Depuis quelque jours mon ipad se décharge tout seul la nuit alors qu'il y a aucune application en tache de fond et que je verrouille bien l'ipad ! Il est bien à jour et je l'ai redémarré. je perd 30 % par jour si je n'y touche pas alors qu'avant je n'avais pas de problème!
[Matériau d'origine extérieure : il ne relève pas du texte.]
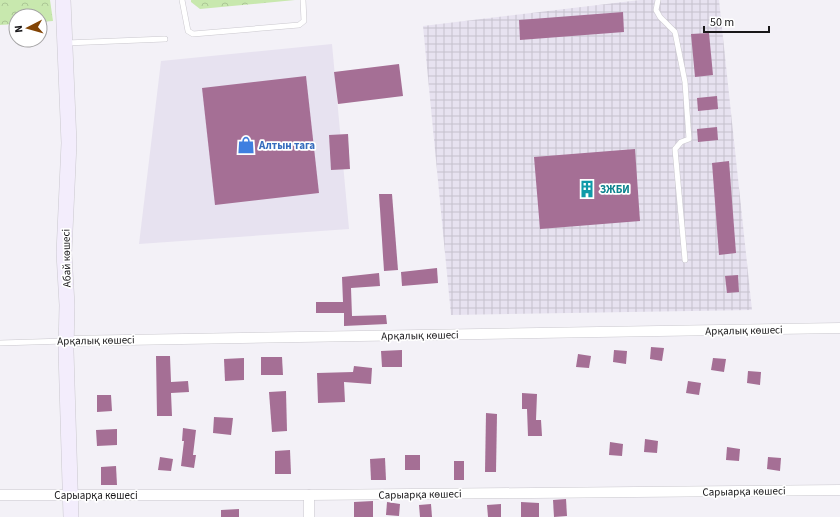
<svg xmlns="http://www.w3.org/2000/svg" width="840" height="517" viewBox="0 0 840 517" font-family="'Source Sans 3',sans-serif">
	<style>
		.built { fill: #e7e2f0 }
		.industrial { fill: url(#industrial-grid) }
		.forest { fill: url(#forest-crowns) }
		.building { fill: #a56f95 }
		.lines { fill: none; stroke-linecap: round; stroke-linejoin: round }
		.service-casing { stroke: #cac8ce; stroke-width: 6 }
		.minor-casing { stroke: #cac8ce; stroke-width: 11 }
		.secondary-casing { stroke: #cac8ce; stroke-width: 16 }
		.service { stroke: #fff; stroke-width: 5 }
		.minor { stroke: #fff; stroke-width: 10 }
		.secondary { stroke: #f3edfc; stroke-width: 15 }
		.labels { text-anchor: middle; stroke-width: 3.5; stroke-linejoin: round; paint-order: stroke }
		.shop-label { font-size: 11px; font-weight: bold; fill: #366cbe; stroke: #fff; text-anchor: start }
		.culture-label { font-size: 11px; font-weight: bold; fill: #0d838f; stroke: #fff; text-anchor: start }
		.street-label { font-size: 11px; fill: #181719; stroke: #fff }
	</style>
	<defs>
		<pattern id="industrial-grid" width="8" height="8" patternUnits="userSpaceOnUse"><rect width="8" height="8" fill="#e7e2f0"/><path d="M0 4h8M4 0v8" fill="none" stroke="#c5c1cd"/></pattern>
		<pattern id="forest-crowns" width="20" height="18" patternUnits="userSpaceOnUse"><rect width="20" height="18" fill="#c8e8ae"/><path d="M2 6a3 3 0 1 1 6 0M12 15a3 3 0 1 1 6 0" fill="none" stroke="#abc695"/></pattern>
	</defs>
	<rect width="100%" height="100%" fill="#f3f1f7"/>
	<polygon class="built" points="332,44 349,229 139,244 161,61"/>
	<polygon class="industrial" points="640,0 719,0 752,310 451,315 423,26"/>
	<g class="forest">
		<polygon points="0,0 50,0 53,21 40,22 40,16 16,16 16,24 0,25"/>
		<polygon points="191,0 295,0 200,9 191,2"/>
	</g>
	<g class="building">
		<polygon points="623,12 624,32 520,40 519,20"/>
		<polygon points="709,33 713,75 695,77 691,34"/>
		<polygon points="399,64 403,96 338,104 334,72"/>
		<polygon points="306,76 319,193 215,205 202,88"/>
		<polygon points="717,96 718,109 698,111 697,98"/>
		<polygon points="717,127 718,140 698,142 697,129"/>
		<polygon points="348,134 350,169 331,170 329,135"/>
		<polygon points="635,149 640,221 540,229 534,157"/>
		<polygon points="729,161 736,253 719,255 712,163"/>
		<polygon points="379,194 392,194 398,270 384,271"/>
		<polygon points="437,268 438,283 402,286 401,272"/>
		<polygon points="379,273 380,286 351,288 352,316 386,315 387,324 344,326 344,313 316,313 316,302 343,302 342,277"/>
		<polygon points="738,275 739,292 727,293 725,276"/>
		<polygon points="651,347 664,348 662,361 650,359"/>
		<polygon points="402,350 402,367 382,367 381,351"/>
		<polygon points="614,350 627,351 626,364 613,362"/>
		<polygon points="578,354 591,356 589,368 576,367"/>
		<polygon points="156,356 170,356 171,382 188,381 189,392 171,393 172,416 157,416"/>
		<polygon points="261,357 282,357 283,375 261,375"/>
		<polygon points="244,358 244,380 225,381 224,359"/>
		<polygon points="713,358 726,359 724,372 711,370"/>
		<polygon points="354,366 372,368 371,384 344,382 345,402 318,403 317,373 353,372"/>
		<polygon points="748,371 761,372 760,385 747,383"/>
		<polygon points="688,381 701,383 699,395 686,393"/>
		<polygon points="286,391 287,431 272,432 269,392"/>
		<polygon points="522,393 537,394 536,420 541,420 542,436 528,436 527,409 522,409"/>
		<polygon points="97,395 111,395 112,411 97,412"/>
		<polygon points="486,413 497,414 496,472 485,472"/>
		<polygon points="214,417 233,418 231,435 213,433"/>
		<polygon points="183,428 196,430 193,455 196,455 194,468 181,466 184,441 182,441"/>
		<polygon points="117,429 117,445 97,446 96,430"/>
		<polygon points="645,439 658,441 657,453 644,452"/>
		<polygon points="610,442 623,444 622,456 609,455"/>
		<polygon points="727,447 740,449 739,461 726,460"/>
		<polygon points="290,450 291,474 275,474 275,451"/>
		<rect x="405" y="455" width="15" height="15"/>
		<polygon points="160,457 173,459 171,471 158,470"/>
		<polygon points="768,457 781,458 780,471 767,469"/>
		<polygon points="385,458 386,480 371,480 370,459"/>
		<rect x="454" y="461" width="10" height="19"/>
		<polygon points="116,466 117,485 101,485 101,467"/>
		<polygon points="566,499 567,516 554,517 553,500"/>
		<polygon points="373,501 373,517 354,517 354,502"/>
		<polygon points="387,502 400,504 399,516 386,515"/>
		<polygon points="521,502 539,503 539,517 521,517"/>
		<polygon points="431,504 432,517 420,517 419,505"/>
		<polygon points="501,504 501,517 488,517 487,505"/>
		<polygon points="239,509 239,517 221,517 221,510"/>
	</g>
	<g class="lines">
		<g class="service-casing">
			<g id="service">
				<polyline points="182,0 188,31 193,34 299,25 304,21 303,0"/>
				<polyline points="658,0 656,10 660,17 675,32 685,82 689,139 681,142 675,149 685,260"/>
				<polyline points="66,43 165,39"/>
				<polyline points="0,343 65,341"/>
			</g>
		</g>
		<g class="minor-casing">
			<g id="minor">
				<polyline points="66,341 840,328"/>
				<polyline points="0,495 309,495 840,490"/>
				<polyline points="309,517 309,495"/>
			</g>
		</g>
		<g class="secondary-casing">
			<polyline id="secondary" points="63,0 69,143 64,253 67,305 66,351 71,517"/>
		</g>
		<use href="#service" class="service"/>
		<use href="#minor" class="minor"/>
		<use href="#secondary" class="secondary"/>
	</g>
	<defs>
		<g id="shop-bare" transform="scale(1.38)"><path d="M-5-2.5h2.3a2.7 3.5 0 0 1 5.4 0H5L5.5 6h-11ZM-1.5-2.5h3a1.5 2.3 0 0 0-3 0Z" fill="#3f7fe0" stroke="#fff" stroke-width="2.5" paint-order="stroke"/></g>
		<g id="building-bare" transform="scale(1.38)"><path d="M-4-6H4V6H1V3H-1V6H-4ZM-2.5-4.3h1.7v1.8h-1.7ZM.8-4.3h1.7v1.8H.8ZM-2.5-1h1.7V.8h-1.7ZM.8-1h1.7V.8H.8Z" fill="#0f9aa8" stroke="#fff" stroke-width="2.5" paint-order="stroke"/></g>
	</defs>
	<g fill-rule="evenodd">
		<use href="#shop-bare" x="246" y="145"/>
		<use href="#building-bare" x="587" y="189"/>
	</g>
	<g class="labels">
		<g class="shop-label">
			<text x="259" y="149">Алтын тага</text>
		</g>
		<g class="culture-label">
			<text x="600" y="193">ЗЖБИ</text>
		</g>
		<g class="street-label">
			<text transform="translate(66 258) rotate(-91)" y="4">Абай көшесі</text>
			<text transform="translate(744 330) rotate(-1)" y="4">Арқалық көшесі</text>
			<text transform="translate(420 335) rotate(-1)" y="4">Арқалық көшесі</text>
			<text transform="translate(96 340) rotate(-1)" y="4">Арқалық көшесі</text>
			<text transform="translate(744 491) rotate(-1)" y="4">Сарыарқа көшесі</text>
			<text transform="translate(420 494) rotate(-1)" y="4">Сарыарқа көшесі</text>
			<text x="96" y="499">Сарыарқа көшесі</text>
		</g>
	</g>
	<g transform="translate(28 28) rotate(264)"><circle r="19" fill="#ffffff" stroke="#a3a2a3"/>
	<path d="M0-3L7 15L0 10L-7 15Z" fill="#824404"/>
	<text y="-6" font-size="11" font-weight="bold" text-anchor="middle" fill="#181719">N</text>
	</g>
	<path d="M704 26v6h65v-6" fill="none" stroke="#181719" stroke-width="2"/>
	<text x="710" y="26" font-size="12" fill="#181719" stroke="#ffffff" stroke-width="3" paint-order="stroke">50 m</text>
</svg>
Je dois faire jouer ma garantie pour ma batterie ou quelque chose d'autre?

merci


----------



## ederntal (22 Juillet 2011)

Si tu l'as éteins puis rallumé, et qu'il fait la même même sans ouvrir d'applications, c'est que c'est la batterie qui est endommagée (= SAV).

Mais tu peux faire un test pour être sûr : fais une sauvegarde de ton iPad sur ton Mac, remets-le à zéro via iTunes sans installer d'applications et vérifie s&#8217;il fait la même chose.
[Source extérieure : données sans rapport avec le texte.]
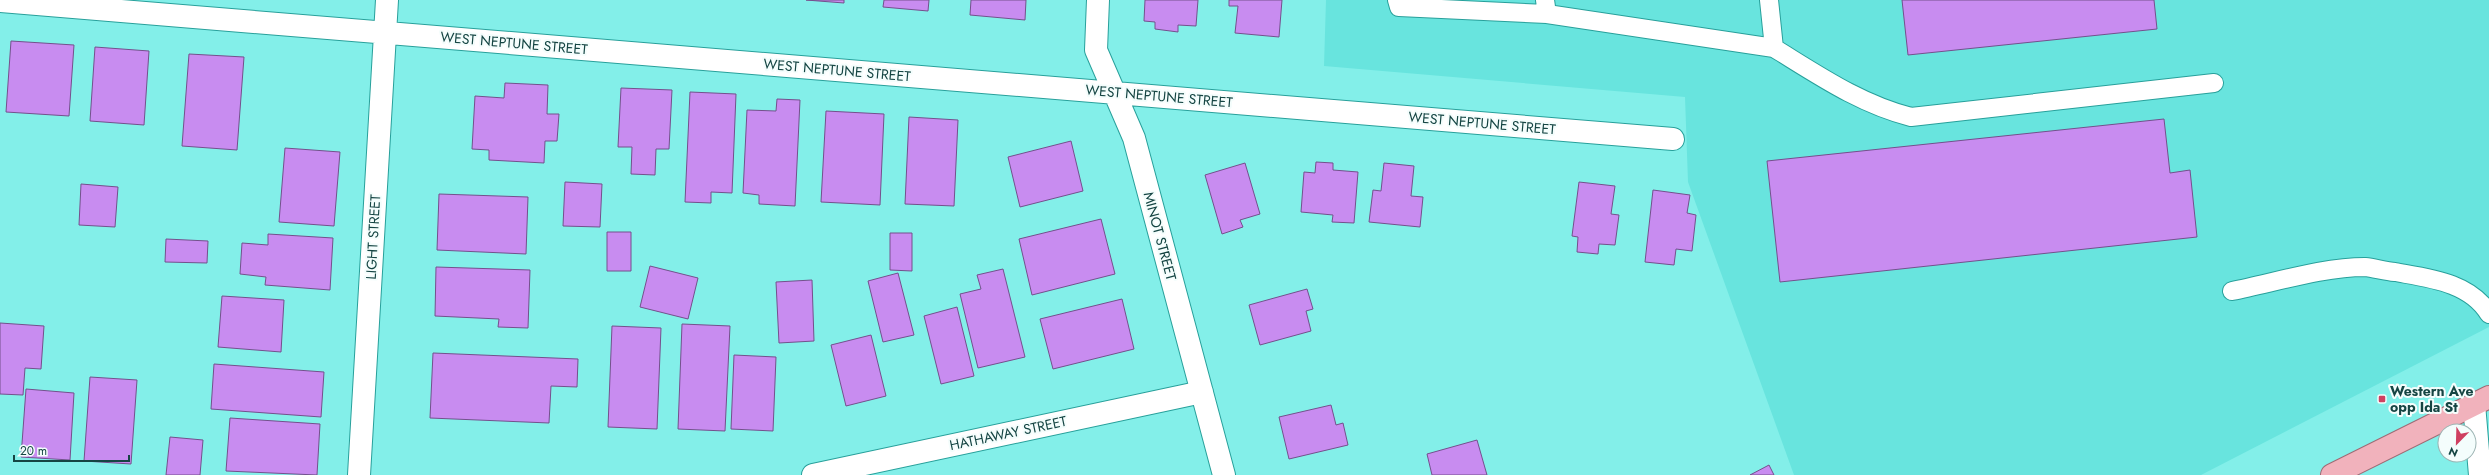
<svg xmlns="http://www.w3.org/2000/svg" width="2489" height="475" font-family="Jost,sans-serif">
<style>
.built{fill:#68e4de}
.building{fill:#c88cf0;stroke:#74508c}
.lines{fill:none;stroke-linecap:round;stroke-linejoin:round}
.service-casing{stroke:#28a09b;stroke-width:20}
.minor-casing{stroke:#28a09b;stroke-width:24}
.tertiary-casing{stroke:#28a09b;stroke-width:24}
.primary-casing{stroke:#9e6b75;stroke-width:24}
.service{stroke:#fff;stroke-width:18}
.minor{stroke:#fff;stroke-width:22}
.tertiary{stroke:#fff;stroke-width:22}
.primary{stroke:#f1b2bc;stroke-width:22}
.poi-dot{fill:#cf4061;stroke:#f4fdfc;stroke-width:1.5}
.labels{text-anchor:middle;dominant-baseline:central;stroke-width:4;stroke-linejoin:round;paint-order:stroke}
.street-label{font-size:14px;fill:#154543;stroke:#f4fdfc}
.poi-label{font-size:14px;font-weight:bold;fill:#154543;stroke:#f4fdfc;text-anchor:start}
</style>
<rect width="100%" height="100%" fill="#83efe9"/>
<path class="built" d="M1326,0H2489V327L2201,475H1794L1688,182L1685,97L1324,66Z"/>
<path class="building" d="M806,0H844V3Z
M884,0H929L928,11L883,7Z
M971,0H1026L1025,20L970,15Z
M1145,0H1198L1196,26L1178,25V32L1155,29V22L1144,21Z
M1229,0H1282L1279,37L1235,33L1238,6H1229Z
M1902,0H2154L2157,29L1908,55Z
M11,41L74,45L69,116L6,112Z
M95,47L149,51L144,125L90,121Z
M189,54L244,57L237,150L182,146Z
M505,83L548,85L547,114H559L557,141H545L544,163L489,160V150L472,149L475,96L504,98Z
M621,88L672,90L669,149H656L655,175L631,174L632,147H618Z
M690,92L736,94L732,193L711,192V203L685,202Z
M777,99L800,100L795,206L759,204V195L743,193L747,110L776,111Z
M826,111L884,114L880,205L821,202Z
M909,117L958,120L954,206L905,204Z
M2164,119L2170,173L2190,170L2197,237L1780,282L1767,161Z
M1071,141L1083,191L1020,207L1008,157Z
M285,148L340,152L334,226L279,222Z
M1316,162L1333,163V170L1358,172L1354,223L1332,222L1333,215L1301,212L1304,172L1315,173Z
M1245,163L1260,214L1240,220L1243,227L1222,234L1205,175Z
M1384,163L1414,166L1411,196L1423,197L1420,227L1369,222L1373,190L1381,191Z
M565,182L602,184L600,227L563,226Z
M1579,182L1615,186L1611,214L1619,215L1615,245L1599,244L1598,254L1577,252L1578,237L1572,236Z
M81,184L118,187L115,227L79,225Z
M1653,190L1690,195L1687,213L1696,215L1692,251L1676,249L1674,265L1645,262Z
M439,194L528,197L526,254L437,250Z
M1101,219L1115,274L1032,295L1019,239Z
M607,232H631V271H607Z
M890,233H912V271L890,270Z
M268,234L333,238L330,290L265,285L266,277L240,274L242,243L268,245Z
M166,239L208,241L207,263L165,262Z
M650,266L698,278L688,319L640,307Z
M436,267L530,270L528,328L498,327L499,319L435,316Z
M1003,269L1025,357L978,368L960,294L981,289L977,275Z
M898,273L914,335L883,342L868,281Z
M812,280L814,341L779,343L776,282Z
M1307,289L1313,309L1306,311L1311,331L1260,345L1249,305Z
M222,296L284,300L281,352L218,347Z
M1122,299L1134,349L1053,369L1040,319Z
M957,307L974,376L941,384L924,316Z
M0,323L44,326L41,369L25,368L23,395L0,394Z
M682,324L730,326L725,431L678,429Z
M612,326L661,328L657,429L608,427Z
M871,335L886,396L846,406L831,345Z
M433,353L578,359L577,387L551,386L549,423L430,418Z
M734,355L776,357L773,431L731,429Z
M214,364L324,372L321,417L211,409Z
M90,377L137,380L131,464L84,461Z
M26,389L74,393L70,460L21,457Z
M1331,405L1336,425L1343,423L1348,445L1289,459L1279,417Z
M230,418L320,424L317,475L226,471Z
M170,437L203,440L200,475H166Z
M1477,440L1487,475H1432L1427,454Z
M1769,465L1774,475H1750Z"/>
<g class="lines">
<defs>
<path id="service" d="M1397,0L1399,7L1547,14
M1545,0L1547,14L1774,48L1769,0
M1774,48C1818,75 1860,104 1911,117L2214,83
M2232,291C2273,283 2323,267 2365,267C2374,268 2385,271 2395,272C2428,278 2470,282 2489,314"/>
<path id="minor" d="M1098,0L1096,50L1134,138L1224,475
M0,1L1673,139
M359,475L387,0
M813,475L1202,392"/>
<path id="tertiary" d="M2474,404L2480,475"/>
<path id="primary" d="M2332,475L2489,397"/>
</defs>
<use href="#service" class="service-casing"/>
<use href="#minor" class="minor-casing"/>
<use href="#tertiary" class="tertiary-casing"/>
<use href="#primary" class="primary-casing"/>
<use href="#service" class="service"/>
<use href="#minor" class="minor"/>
<use href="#tertiary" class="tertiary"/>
<use href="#primary" class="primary"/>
</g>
<rect class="poi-dot" x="2378" y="395" width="8" height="8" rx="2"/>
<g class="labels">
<g class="street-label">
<text transform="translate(514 43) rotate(5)">WEST NEPTUNE STREET</text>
<text transform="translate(837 70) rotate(5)">WEST NEPTUNE STREET</text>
<text transform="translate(1159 96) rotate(5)">WEST NEPTUNE STREET</text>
<text transform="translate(1482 123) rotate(5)">WEST NEPTUNE STREET</text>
<text transform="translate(1160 236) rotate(75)">MINOT STREET</text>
<text transform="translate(373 237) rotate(-87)">LIGHT STREET</text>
<text transform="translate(1008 433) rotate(-12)">HATHAWAY STREET</text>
</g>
<g class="poi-label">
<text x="2390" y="391">Western Ave<tspan x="2390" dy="16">opp Ida St</tspan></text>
</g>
</g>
<g transform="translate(2457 443) rotate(203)"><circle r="19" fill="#f4fdfc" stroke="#9bb3b2"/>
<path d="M0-3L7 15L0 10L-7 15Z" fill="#cf4061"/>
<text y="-6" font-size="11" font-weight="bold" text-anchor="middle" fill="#154543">N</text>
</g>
<path d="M14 455v6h115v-6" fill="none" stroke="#154543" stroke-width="2"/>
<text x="20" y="455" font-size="12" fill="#154543" stroke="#f4fdfc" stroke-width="3" paint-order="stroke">20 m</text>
</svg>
Tu auras ainsi le coeur net pour savoir si c'est une application ou si c'est vraiment la batterie&#8230;


----------



## Mandella (22 Juillet 2011)

ok merci je vais tente ca se week end !

si il retourne au sav, il me donneront un ipad 2?


----------



## Frenchroller (22 Juillet 2011)

Mandella a dit:


> ok merci je vais tente ca se week end !
> 
> si il retourne au sav, il me donneront un ipad 2?


Non je ne crois pas


----------



## Mandella (22 Juillet 2011)

dommage


----------



## albedo83 (23 Juillet 2011)

Oui si tu n'as pas d'applis en tâche de fond, c'est un problème technique


----------



## Toximityx (23 Juillet 2011)

albedo83 a dit:


> Oui si tu n'as pas d'applis en tâche de fond, c'est un problème technique



Attentions aux e-mails...


----------



## will0ose (23 Juillet 2011)

Bonjour , 
pour ne plus avoir ce genre de souci il faut restaurer ton ipad 
et le configurer en tant que nouvelle ipad (ne pas utiliser de sauvegarde)
Pas besoin de S.A.V c'est ton firmware qui a du bugger quelque part 
tiens nous au courant .


----------



## Mandella (25 Juillet 2011)

oki je le reconfigure mais si je le restaure après ca reviendra?


----------